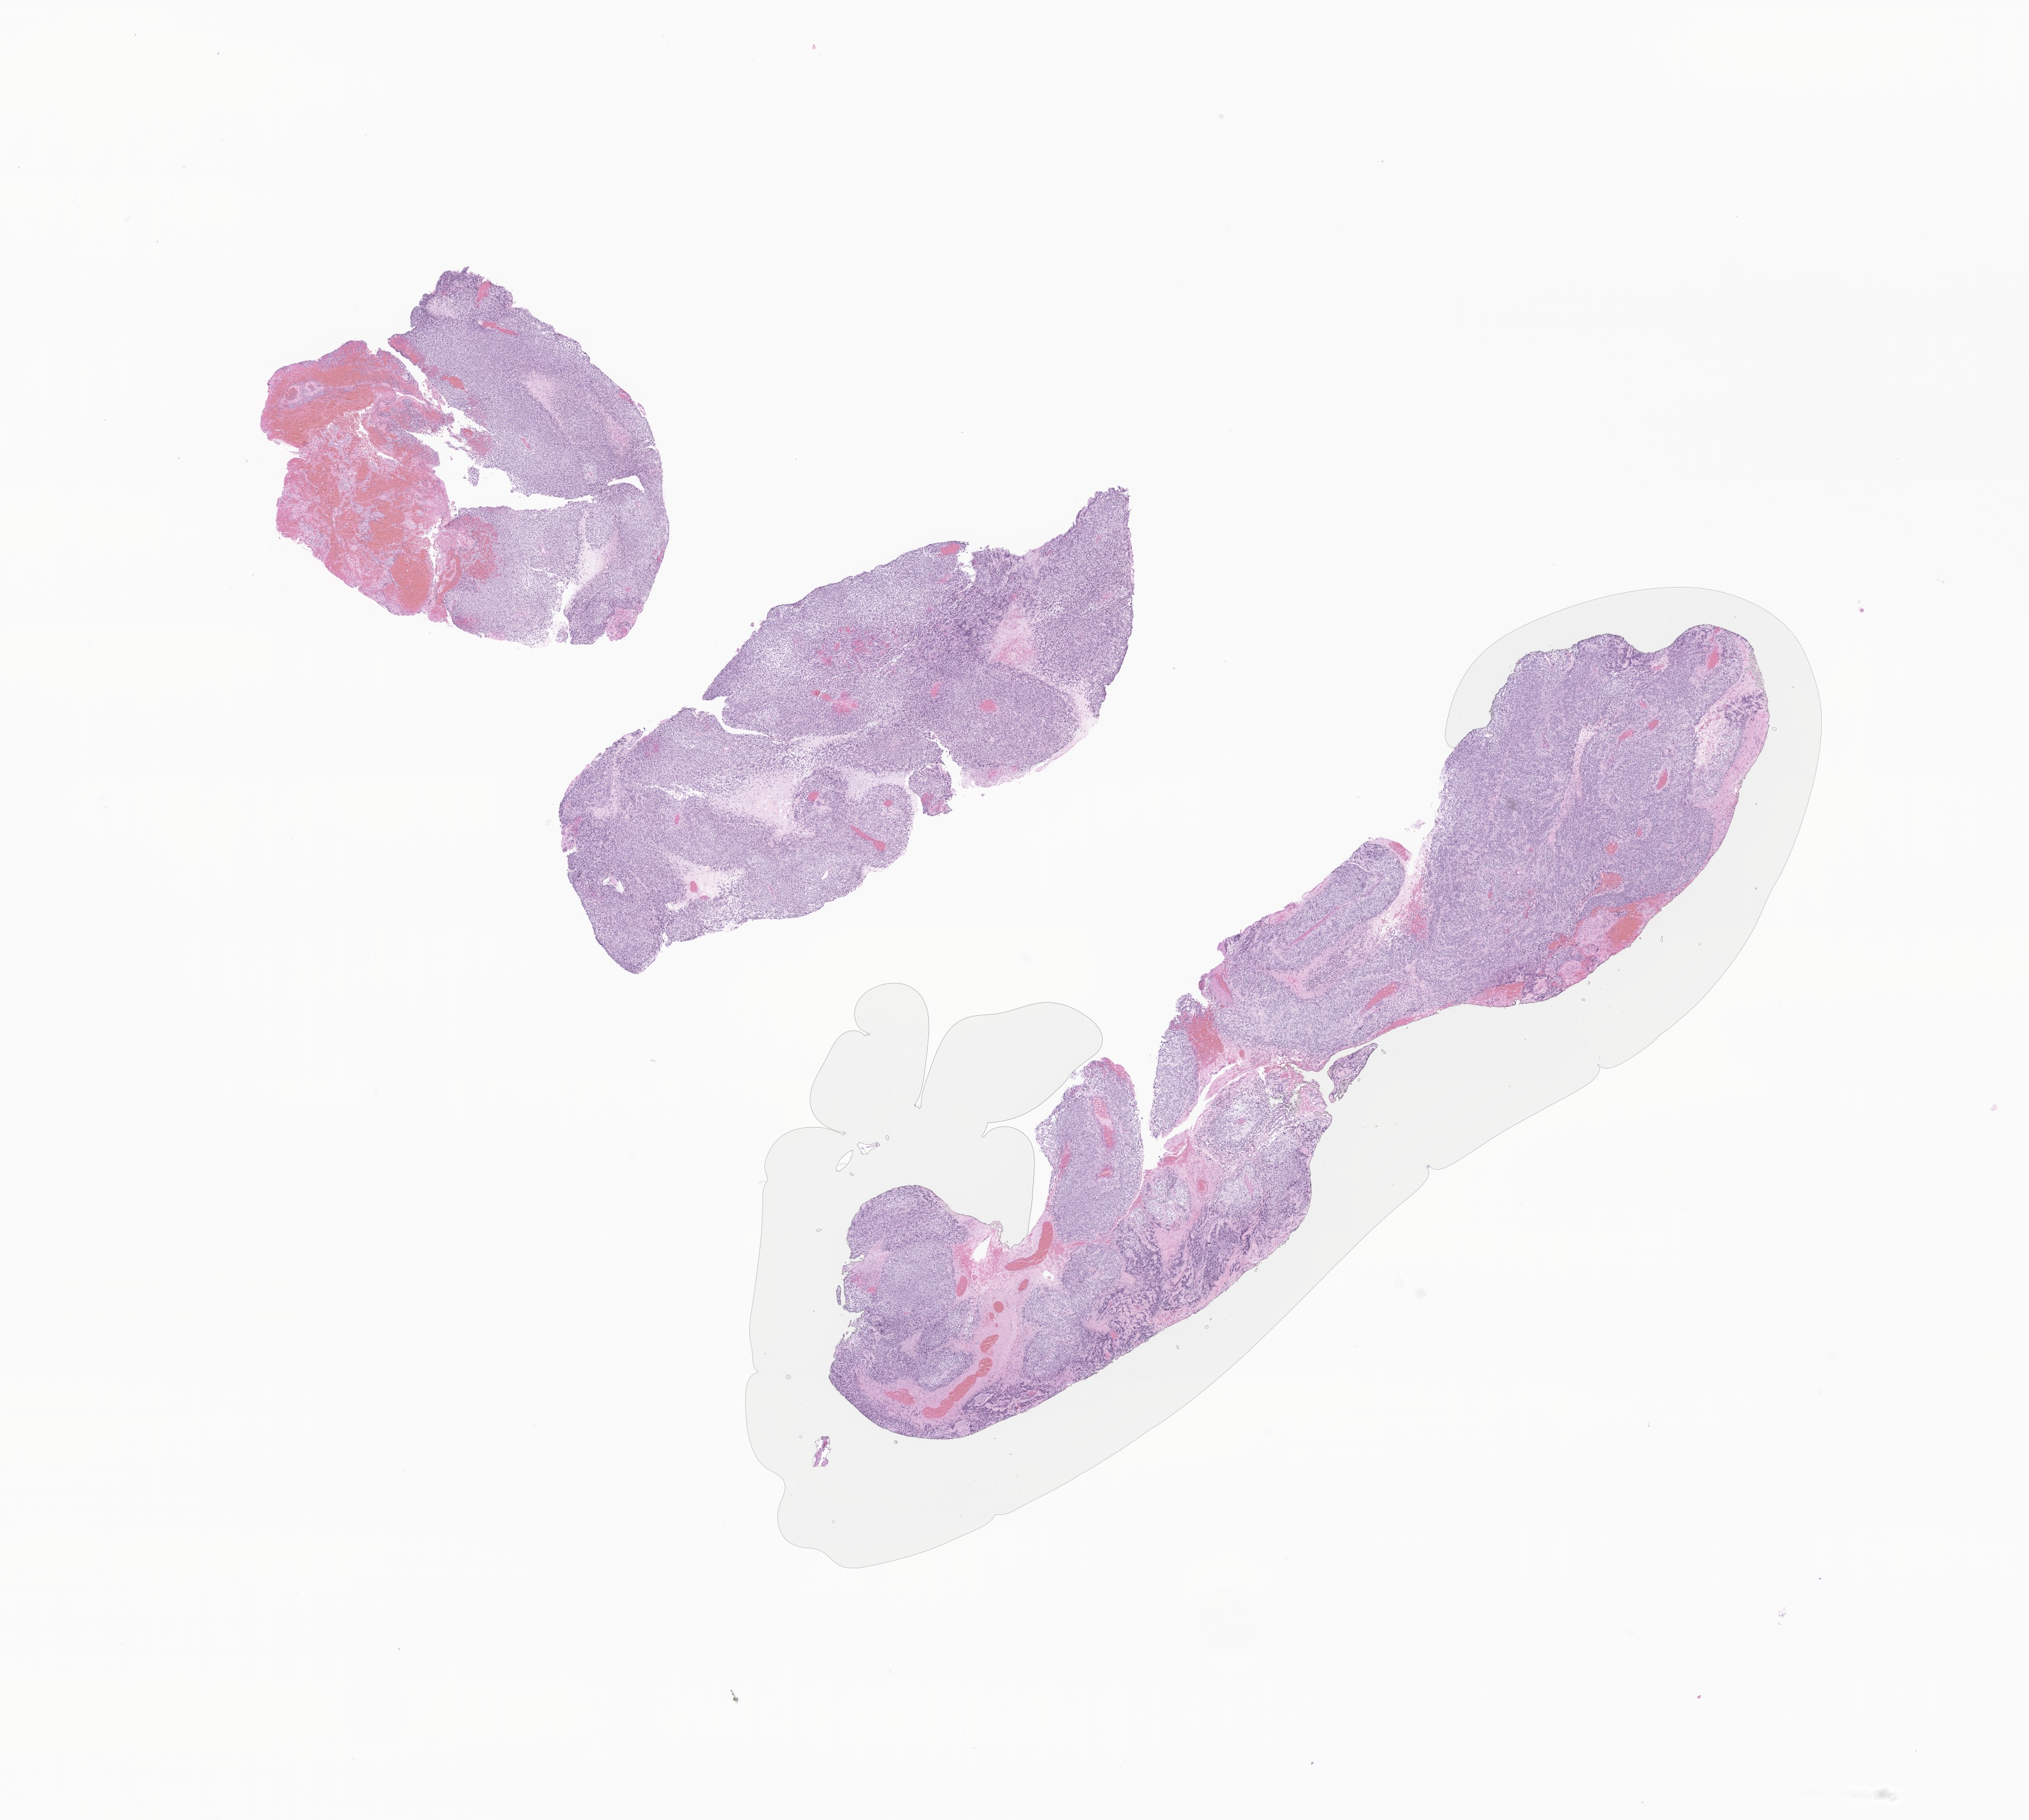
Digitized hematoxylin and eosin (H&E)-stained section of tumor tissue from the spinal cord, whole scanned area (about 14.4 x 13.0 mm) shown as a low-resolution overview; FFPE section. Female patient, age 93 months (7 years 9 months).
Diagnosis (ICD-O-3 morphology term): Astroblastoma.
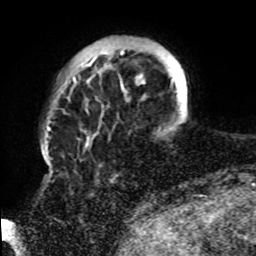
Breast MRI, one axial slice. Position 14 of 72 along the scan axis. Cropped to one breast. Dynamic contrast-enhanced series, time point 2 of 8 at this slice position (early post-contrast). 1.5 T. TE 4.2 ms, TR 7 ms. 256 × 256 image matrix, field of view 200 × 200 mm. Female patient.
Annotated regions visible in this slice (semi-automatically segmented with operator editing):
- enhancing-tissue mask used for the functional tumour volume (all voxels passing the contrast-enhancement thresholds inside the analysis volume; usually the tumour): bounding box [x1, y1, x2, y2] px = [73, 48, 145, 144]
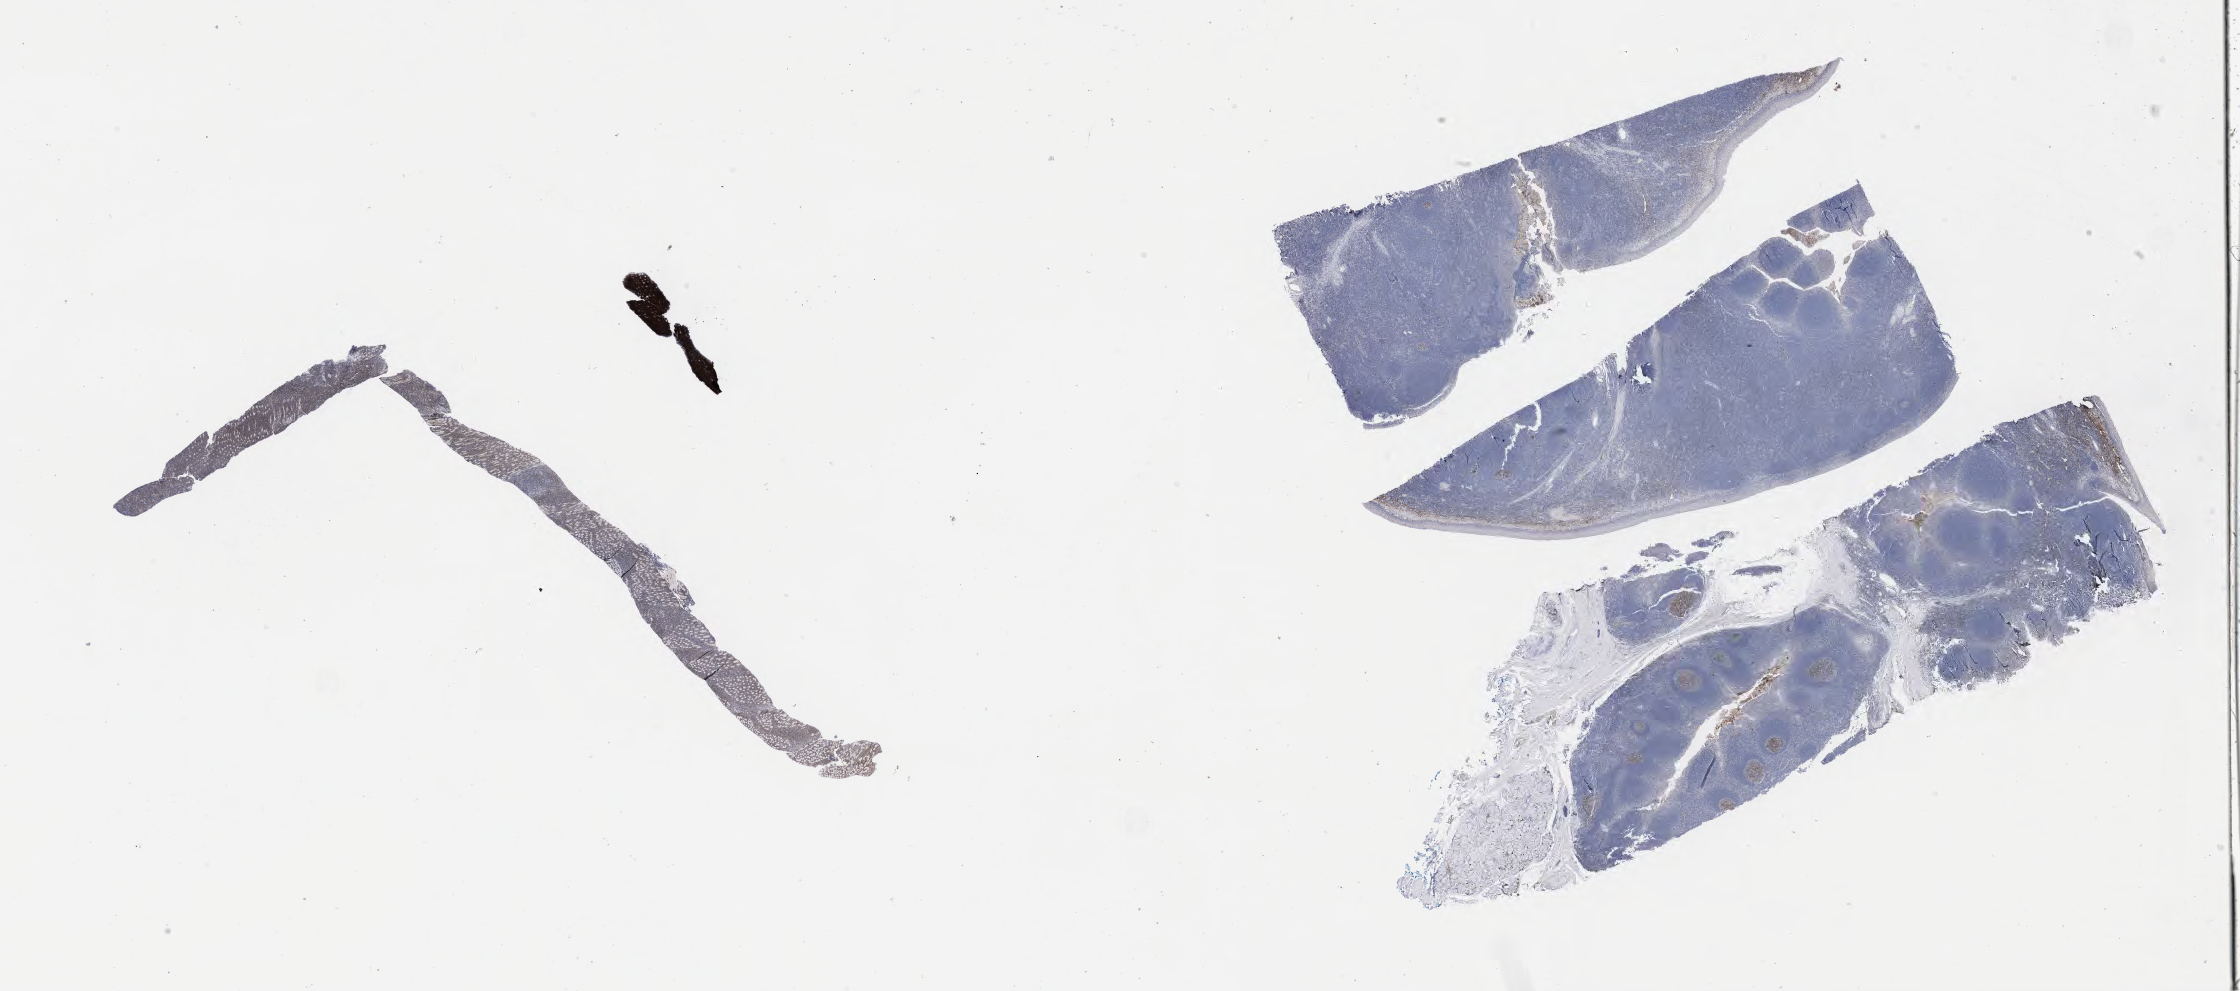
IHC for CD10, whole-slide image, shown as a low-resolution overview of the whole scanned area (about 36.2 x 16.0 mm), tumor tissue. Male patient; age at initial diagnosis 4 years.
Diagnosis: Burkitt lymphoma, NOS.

**PROMPT:** Where a line of the data above includes the string "slice", pull it out.

**ANSWER TO THIS EXERCISE:**
Breast MRI, one axial slice. Position 14 of 72 along the scan axis. Cropped to one breast. Dynamic contrast-enhanced series, time point 2 of 8 at this slice position (early post-contrast). 1.5 T. TE 4.2 ms, TR 7 ms. 256 × 256 image matrix, field of view 200 × 200 mm. Female patient.
Annotated regions visible in this slice (semi-automatically segmented with operator editing):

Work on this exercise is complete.